Head motion during functional MRI (fMRI) scanning can induce spurious findings and/or harm detection of true effects. Solutions have been proposed, including deleting ('scrubbing') or regressing out ...('spike regression') motion volumes from fMRI time-series. These strategies remove motion-induced signal variations at the cost of destroying the autocorrelation structure of the fMRI time-series and reducing temporal degrees of freedom. ICA-based fMRI denoising strategies overcome these drawbacks but typically require re-training of a classifier, needing manual labeling of derived components (e.g. ICA-FIX; Salimi-Khorshidi et al. (2014)). Here, we propose an ICA-based strategy for Automatic Removal of Motion Artifacts (ICA-AROMA) that uses a small (n=4), but robust set of theoretically motivated temporal and spatial features. Our strategy does not require classifier re-training, retains the data's autocorrelation structure and largely preserves temporal degrees of freedom. We describe ICA-AROMA, its implementation, and initial validation. ICA-AROMA identified motion components with high accuracy and robustness as illustrated by leave-N-out cross-validation.
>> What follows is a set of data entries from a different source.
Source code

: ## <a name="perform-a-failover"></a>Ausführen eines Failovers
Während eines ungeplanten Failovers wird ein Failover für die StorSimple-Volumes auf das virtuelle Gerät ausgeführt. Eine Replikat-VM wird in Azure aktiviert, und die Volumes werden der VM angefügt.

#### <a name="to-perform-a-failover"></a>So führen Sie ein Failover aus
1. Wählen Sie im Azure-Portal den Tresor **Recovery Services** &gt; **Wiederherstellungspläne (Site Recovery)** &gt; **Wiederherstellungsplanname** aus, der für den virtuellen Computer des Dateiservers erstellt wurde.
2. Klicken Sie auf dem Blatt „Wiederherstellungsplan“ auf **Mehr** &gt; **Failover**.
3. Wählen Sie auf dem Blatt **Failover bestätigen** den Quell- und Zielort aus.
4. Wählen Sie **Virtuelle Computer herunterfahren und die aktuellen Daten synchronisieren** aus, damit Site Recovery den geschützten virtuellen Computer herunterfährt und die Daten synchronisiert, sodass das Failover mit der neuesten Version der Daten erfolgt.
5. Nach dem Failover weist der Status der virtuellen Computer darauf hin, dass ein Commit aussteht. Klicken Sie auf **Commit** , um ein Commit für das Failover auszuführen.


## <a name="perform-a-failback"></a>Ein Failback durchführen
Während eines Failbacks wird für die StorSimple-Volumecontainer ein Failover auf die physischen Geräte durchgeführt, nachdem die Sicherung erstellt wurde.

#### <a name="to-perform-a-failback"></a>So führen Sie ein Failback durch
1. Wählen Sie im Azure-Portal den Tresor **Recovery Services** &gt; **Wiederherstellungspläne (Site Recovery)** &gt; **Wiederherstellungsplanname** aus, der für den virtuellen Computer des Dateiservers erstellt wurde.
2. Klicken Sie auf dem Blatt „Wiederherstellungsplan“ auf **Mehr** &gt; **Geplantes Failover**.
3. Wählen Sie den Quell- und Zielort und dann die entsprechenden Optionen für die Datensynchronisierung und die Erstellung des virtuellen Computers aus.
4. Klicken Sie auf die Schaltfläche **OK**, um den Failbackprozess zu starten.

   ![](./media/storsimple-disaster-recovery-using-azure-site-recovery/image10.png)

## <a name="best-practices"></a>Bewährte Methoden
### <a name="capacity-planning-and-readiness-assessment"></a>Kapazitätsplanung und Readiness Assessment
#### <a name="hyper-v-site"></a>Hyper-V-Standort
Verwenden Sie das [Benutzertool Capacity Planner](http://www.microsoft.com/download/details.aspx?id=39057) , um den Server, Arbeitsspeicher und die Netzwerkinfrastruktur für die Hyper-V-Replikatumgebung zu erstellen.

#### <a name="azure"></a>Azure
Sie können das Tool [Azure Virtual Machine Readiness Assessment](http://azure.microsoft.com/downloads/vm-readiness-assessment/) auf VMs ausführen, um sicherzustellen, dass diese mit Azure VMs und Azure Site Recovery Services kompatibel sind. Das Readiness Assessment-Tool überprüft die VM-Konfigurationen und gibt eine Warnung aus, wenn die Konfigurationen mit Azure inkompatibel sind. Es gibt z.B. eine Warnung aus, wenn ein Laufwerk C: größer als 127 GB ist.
We additionally validated ICA-AROMA in resting-state (100 participants) and task-based fMRI data (118 participants). Our approach removed (motion-related) spurious noise from both rfMRI and task-based fMRI data to larger extent than regression using 24 motion parameters or spike regression. Furthermore, ICA-AROMA increased sensitivity to group-level activation. Our results show that ICA-AROMA effectively reduces motion-induced signal variations in fMRI data, is applicable across datasets without requiring classifier re-training, and preserves the temporal characteristics of the fMRI data.